Mr. Tangerine enjoys the various high-definition television channels. In fact, he's one of those guys who will only watch HD. He cannot abide the regular crapola-definition programming.
There are a couple HD music channels, so he's been watching a lot of concert performances from the Isle of Wight music festival and whatnot. Right now, he's watching some sort of documentary/concert combo on Palladia (is this a new channel? I think so) featuring circa-1970 African-American music and talk (including Richard Pryor).
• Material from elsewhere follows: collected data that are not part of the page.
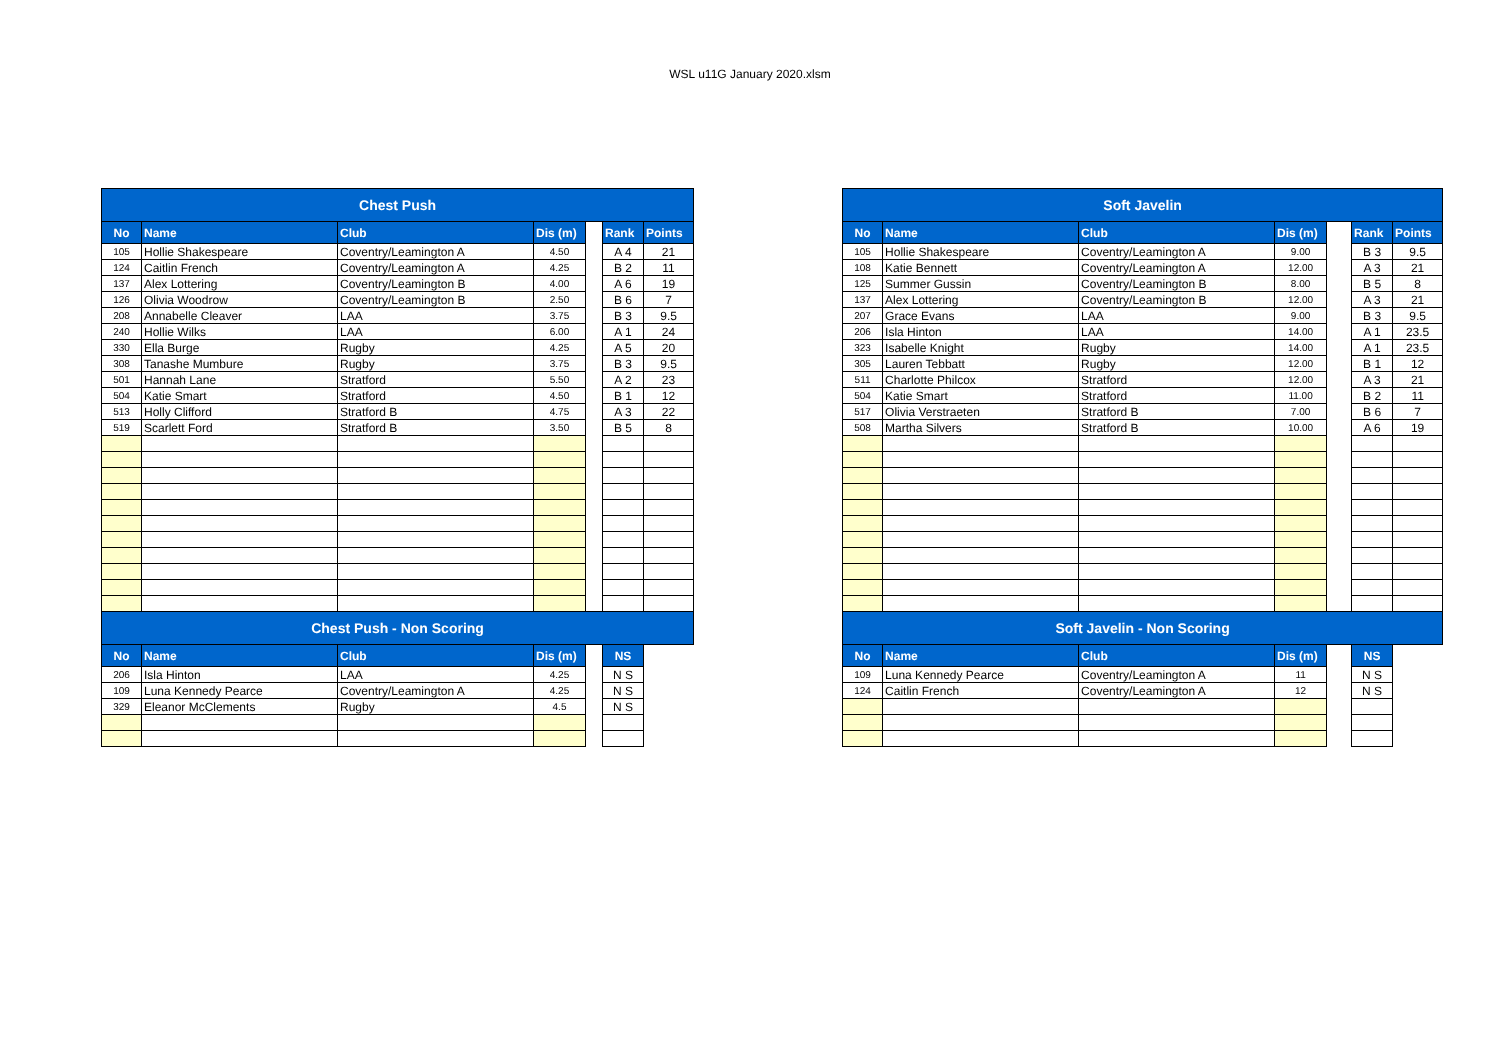WSL u11G January 2020.xlsm
| Chest Push | | | | | | |
| No | Name | Club | Dis (m) | | Rank | Points |
| 105 | Hollie Shakespeare | Coventry/Leamington A | 4.50 | | A 4 | 21 |
| 124 | Caitlin French | Coventry/Leamington A | 4.25 | | B 2 | 11 |
| 137 | Alex Lottering | Coventry/Leamington B | 4.00 | | A 6 | 19 |
| 126 | Olivia Woodrow | Coventry/Leamington B | 2.50 | | B 6 | 7 |
| 208 | Annabelle Cleaver | LAA | 3.75 | | B 3 | 9.5 |
| 240 | Hollie Wilks | LAA | 6.00 | | A 1 | 24 |
| 330 | Ella Burge | Rugby | 4.25 | | A 5 | 20 |
| 308 | Tanashe Mumbure | Rugby | 3.75 | | B 3 | 9.5 |
| 501 | Hannah Lane | Stratford | 5.50 | | A 2 | 23 |
| 504 | Katie Smart | Stratford | 4.50 | | B 1 | 12 |
| 513 | Holly Clifford | Stratford B | 4.75 | | A 3 | 22 |
| 519 | Scarlett Ford | Stratford B | 3.50 | | B 5 | 8 |
| Chest Push - Non Scoring | | | | | | |
| No | Name | Club | Dis (m) | | NS | |
| 206 | Isla Hinton | LAA | 4.25 | | N S | |
| 109 | Luna Kennedy Pearce | Coventry/Leamington A | 4.25 | | N S | |
| 329 | Eleanor McClements | Rugby | 4.5 | | N S | |
| Soft Javelin | | | | | | |
| No | Name | Club | Dis (m) | | Rank | Points |
| 105 | Hollie Shakespeare | Coventry/Leamington A | 9.00 | | B 3 | 9.5 |
| 108 | Katie Bennett | Coventry/Leamington A | 12.00 | | A 3 | 21 |
| 125 | Summer Gussin | Coventry/Leamington B | 8.00 | | B 5 | 8 |
| 137 | Alex Lottering | Coventry/Leamington B | 12.00 | | A 3 | 21 |
| 207 | Grace Evans | LAA | 9.00 | | B 3 | 9.5 |
| 206 | Isla Hinton | LAA | 14.00 | | A 1 | 23.5 |
| 323 | Isabelle Knight | Rugby | 14.00 | | A 1 | 23.5 |
| 305 | Lauren Tebbatt | Rugby | 12.00 | | B 1 | 12 |
| 511 | Charlotte Philcox | Stratford | 12.00 | | A 3 | 21 |
| 504 | Katie Smart | Stratford | 11.00 | | B 2 | 11 |
| 517 | Olivia Verstraeten | Stratford B | 7.00 | | B 6 | 7 |
| 508 | Martha Silvers | Stratford B | 10.00 | | A 6 | 19 |
| Soft Javelin - Non Scoring | | | | | | |
| No | Name | Club | Dis (m) | | NS | |
| 109 | Luna Kennedy Pearce | Coventry/Leamington A | 11 | | N S | |
| 124 | Caitlin French | Coventry/Leamington A | 12 | | N S | |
Anyway, an older man clad in a Pepto Bismol pink shorts suit sang a couple rousing songs, including "Do the Funky Chicken." Google tells me he's soul singer Rufus Thomas.
Anyway: So, the concert-going crowd was dancing the Funky Chicken dance, and they were getting their groove on. The dance looked more like dancing than poultry. See for yourself: here's the video of Thomas's Wattstax performance.
The nadir of American culture just might be the white folks' chicken dance:
Frankly, I don't know why they call it the chicken "dance," because...that's not dancing. Nor does it resemble the motion of chickens. And it is certainly not what one would term "funky."
Do the Funky Chicken, and you display a love of life and music and rhythm. Do the chicken "dance," and you look like a halfwit. Nay, a quarterwit. And a dork. With no sense of rhythm. And no reason to go on living.
Remind me to tell my child that if he ever gets married after he's grown, he must not allow the chicken "dance" to bust out at his wedding reception.